Dubai based airline Emirates (EK/UAE) has lost the right to appeal to appeal a decision that they are liable for compensation to passengers for missed connections outside of the EU.
Under EU regulations, any passenger whose flight was delayed for three hours or more is liable to compensation but Emirates claimed that passengers whose flights were delayed by less than three hours, but was enough to miss a connecting flight in Dubai, were not covered under the rules as Dubai is outside of the EU.
The courts disagreed and ordered Emirates to pay €600 to each passenger affected.
The Supreme Court today refused to allow Emirates leave to appeal the ruling effectively ending the legal route for Emirates and the UK Civil Aviation Authority (CAA) has called on the airline to pay the compensation that is owed immediately.
In its decision, the Supreme Court stated that Emirates’ appeal did not raise an arguable point of law because the Court of Justice of the European Union had already given a clear answer.
The CAA commenced the action against five airlines on this point, including Emirates, in Spring 2017 after it saw failings in passengers being compensated for a long delay as a result of a missed connection outside the EU. According to the CAA, Four of the airlines moved into compliance following the CAA’s enforcement action. Emirates was the only airline that sought leave to appeal the ruling.
In a statement, Andrew Haines, Chief Executive at the CAA, said:“Emirates priority should be looking after its passengers, not finding ways in which they can prevent passengers accessing their rights. They have failed in their attempts to overturn the Court of Appeal Judgement, which now means that millions of pounds worth of compensation is due to its customers. It is time for Emirates to pay what is owed.

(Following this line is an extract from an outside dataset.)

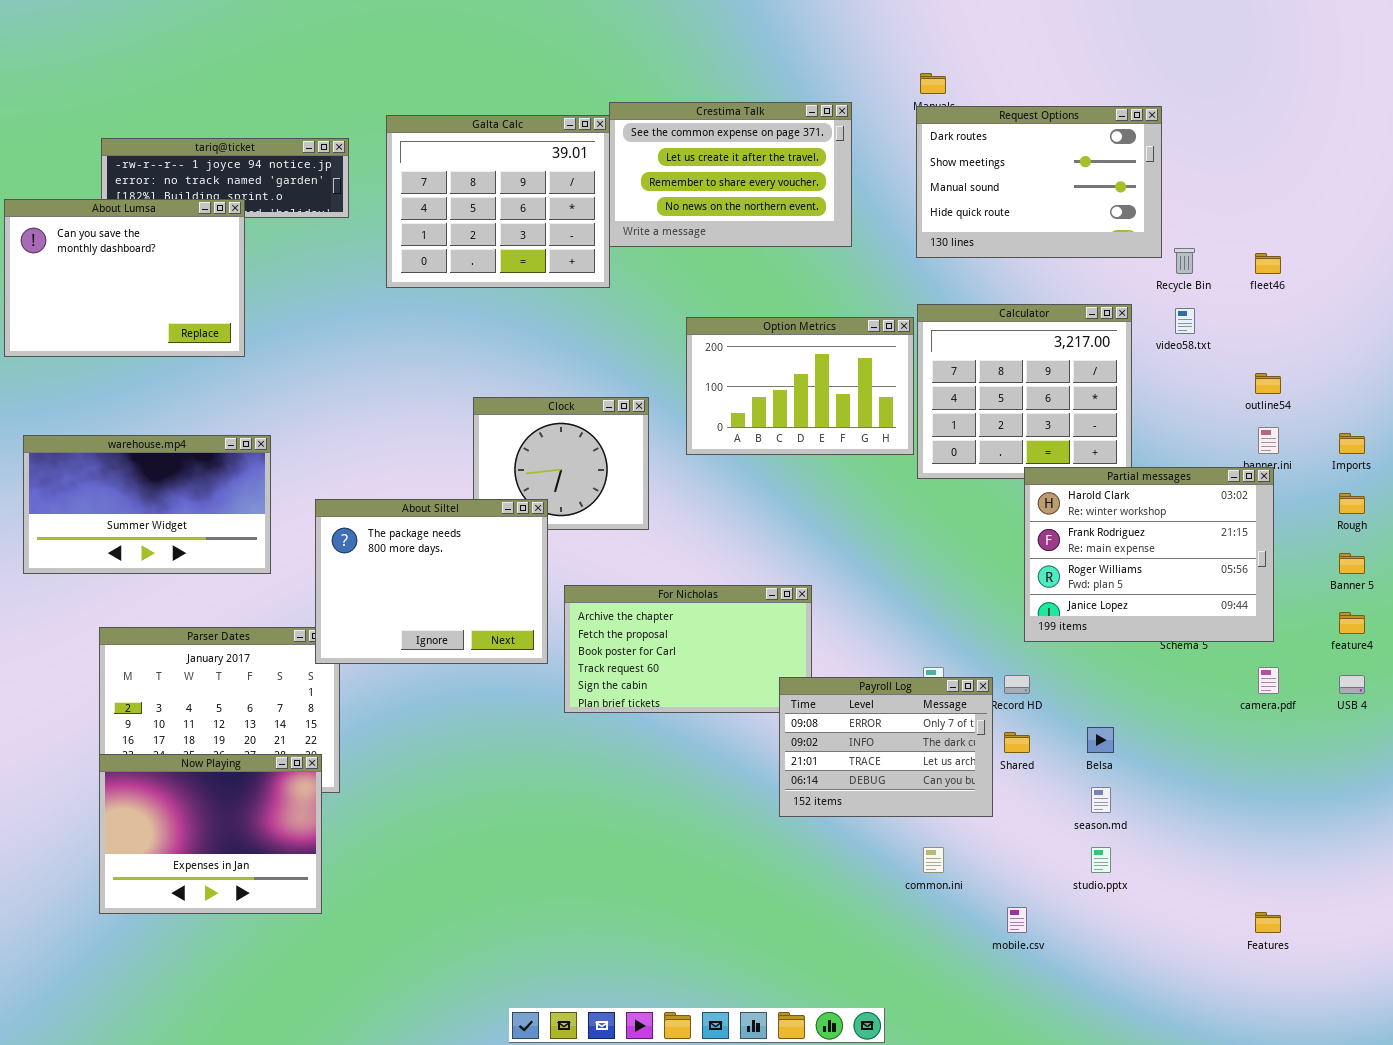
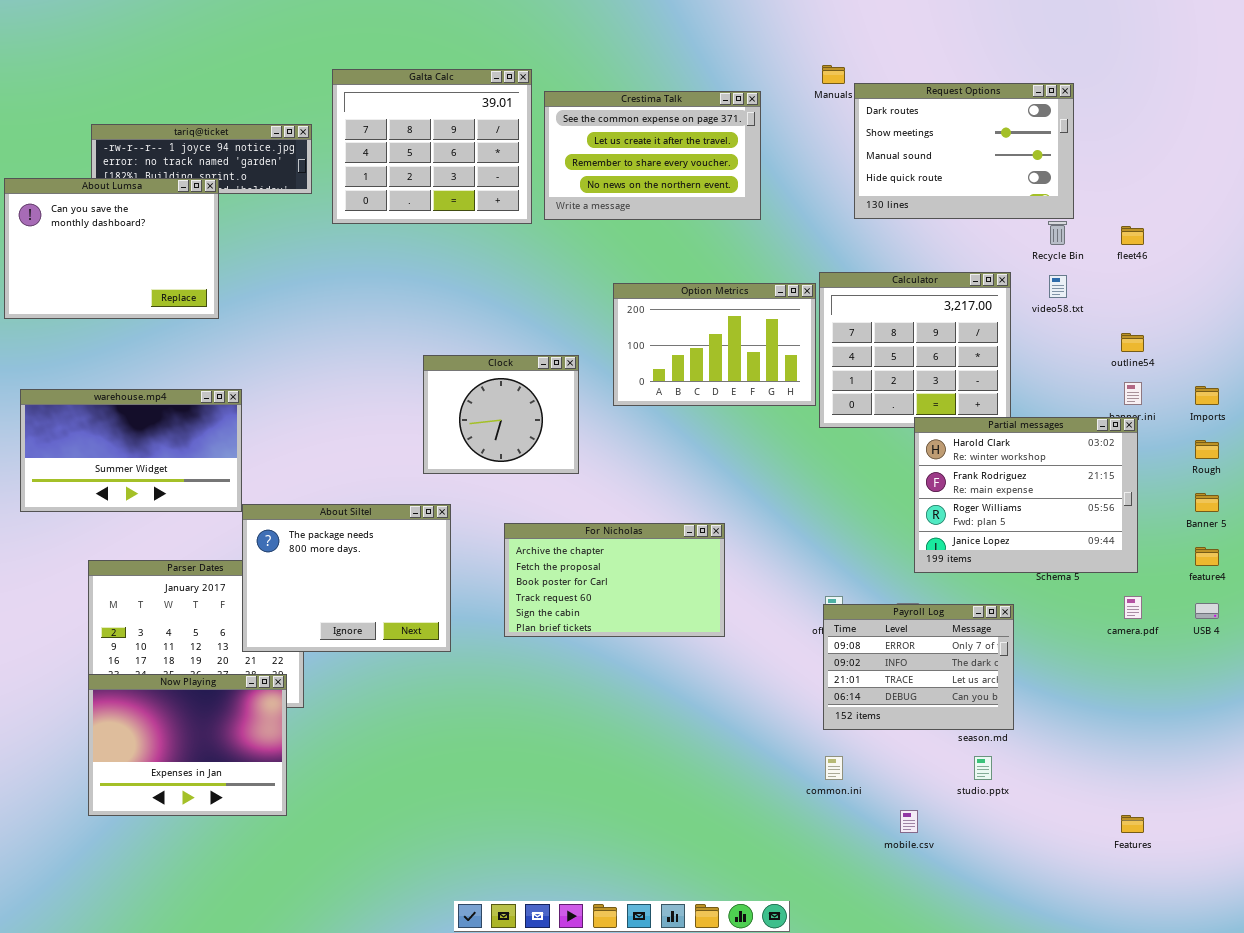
Request Options: [916,106,1162,258] -> [854,83,1074,219], moved
Galta Calc: [386,115,610,288] -> [332,69,532,224], moved
About Siltel: [315,499,548,664] -> [242,504,451,652], moved
Payroll Log: [779,677,993,817] -> [823,604,1014,730], moved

“These types of court cases can be avoided when airlines commit to the Alternative Dispute Resolution scheme, to ensure a legally binding resolution to any disputed complaints about delays, cancellations and baggage. 35 airlines have already committed to ADR covering almost 80% of UK passenger journeys. This case highlights why it is so important for Emirates and the other remaining airlines, to follow suit in the interests of their passengers.”